Equality vs fairness

Equality is certainly a topic that has been at the fore front of philosophy. We are mostly familiar with the concept of equality through the political idea that we are all equal, we are born equal and, even more important, we are all equal in front of the law.

The key necessary conditions of equality are not to discriminate and applying the same rules and criteria in matters of judgement equally to everyone. In practice such an ideal is never achieved: discrimination is rife in all societies and lack of money excludes many people from being treated equally. The most serious instances of this inequality are access to legal justice, access to education and access to health care. Although there are other services that a person needs to have a fulfilling life.

The English word, fairness (fair), has a very wide use in everyday language and no doubt native speakers of English know how to use the word correctly.  However, unlike equality, fairness does not have a political or legal standing as equality does. This does not mean that law courts or politicians do not use this term in their language. Indeed fairness does have a role to play in both disciplines only that fairness is not a high frequency term or word.

-*-*-

_EXERCISES_.
**a)** List the three most serious instances of inequality named in the passage on equality and fairness.
**b)** According to the passage on equality and fairness, why is the ideal of equality never achieved in practice? Answer in one to three sentences.
**c)** Continue the passage on equality and fairness from its last sentence.

-*-*-

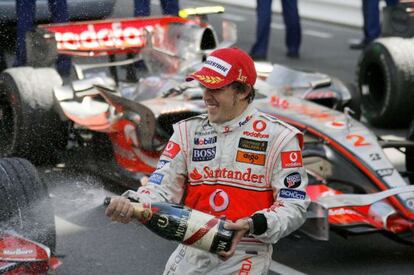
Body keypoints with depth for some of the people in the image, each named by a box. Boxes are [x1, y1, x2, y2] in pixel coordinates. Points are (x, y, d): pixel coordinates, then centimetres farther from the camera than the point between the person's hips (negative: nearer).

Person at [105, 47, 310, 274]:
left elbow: (294, 206, -6)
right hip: (192, 254, 4)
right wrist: (132, 204, -21)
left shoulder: (277, 136, -4)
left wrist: (253, 225, -23)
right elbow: (162, 188, 0)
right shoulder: (188, 131, 9)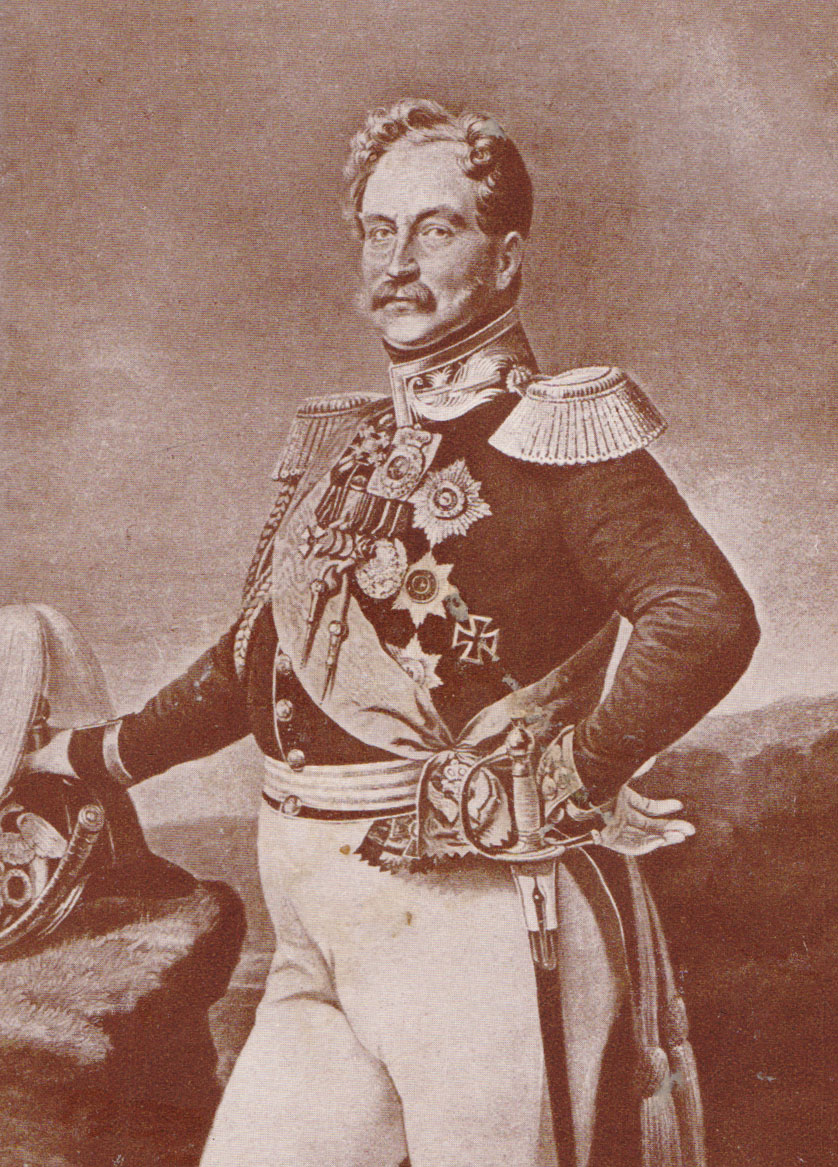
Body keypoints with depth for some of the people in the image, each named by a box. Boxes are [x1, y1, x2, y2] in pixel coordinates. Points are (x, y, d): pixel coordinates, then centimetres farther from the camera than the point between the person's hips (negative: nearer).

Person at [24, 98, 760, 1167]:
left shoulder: (556, 434, -7)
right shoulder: (335, 443, 14)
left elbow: (708, 619, -22)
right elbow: (253, 661, 22)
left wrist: (564, 788, -18)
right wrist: (99, 754, 23)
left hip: (471, 916, -6)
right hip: (314, 936, 7)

-*-*-

_RESPONSES TO THE TASKS_.
**a)** Access to legal justice, access to education, access to health care

**b)** Discrimination is rife in all societies, and lack of money excludes many people from being treated equally.

**c)**
Fairness is well documented in philosophy for example by John Rawls writes extensively on the subject but I will not be discussing the literature here. What I am interested for now is the use of the word fairness in everyday life.

But first, dictionaries tend to interpret fairness on the lines of justice, impartiality, no discrimination or no favouritism.  In effect these reference books use the same terminology as equality.

Other language translators tend to use the terms justice and equity. Unfortunately equity in English is a more restrictive term: we use it as a legal concept or branch of law, or something that requires a high sense of moral standing. I would argue that fairness is much closer to equity rather than justice. Something might be just and according to the law but it might not be fair, equitable or moral.

I would argue that fairness ought to be interpreted as "the right thing to do" or "the correct thing to do" or the opposite “not the correct thing to do” but without the legal or moral background of justice or equity.

This interpretation makes it possible for us to use the term fairness in everyday situations without involving ourselves with high level morality or judicial condemnation. For example, it is only fair that the first person in a queue is the first person to be served. There is nothing moral or legal about this example.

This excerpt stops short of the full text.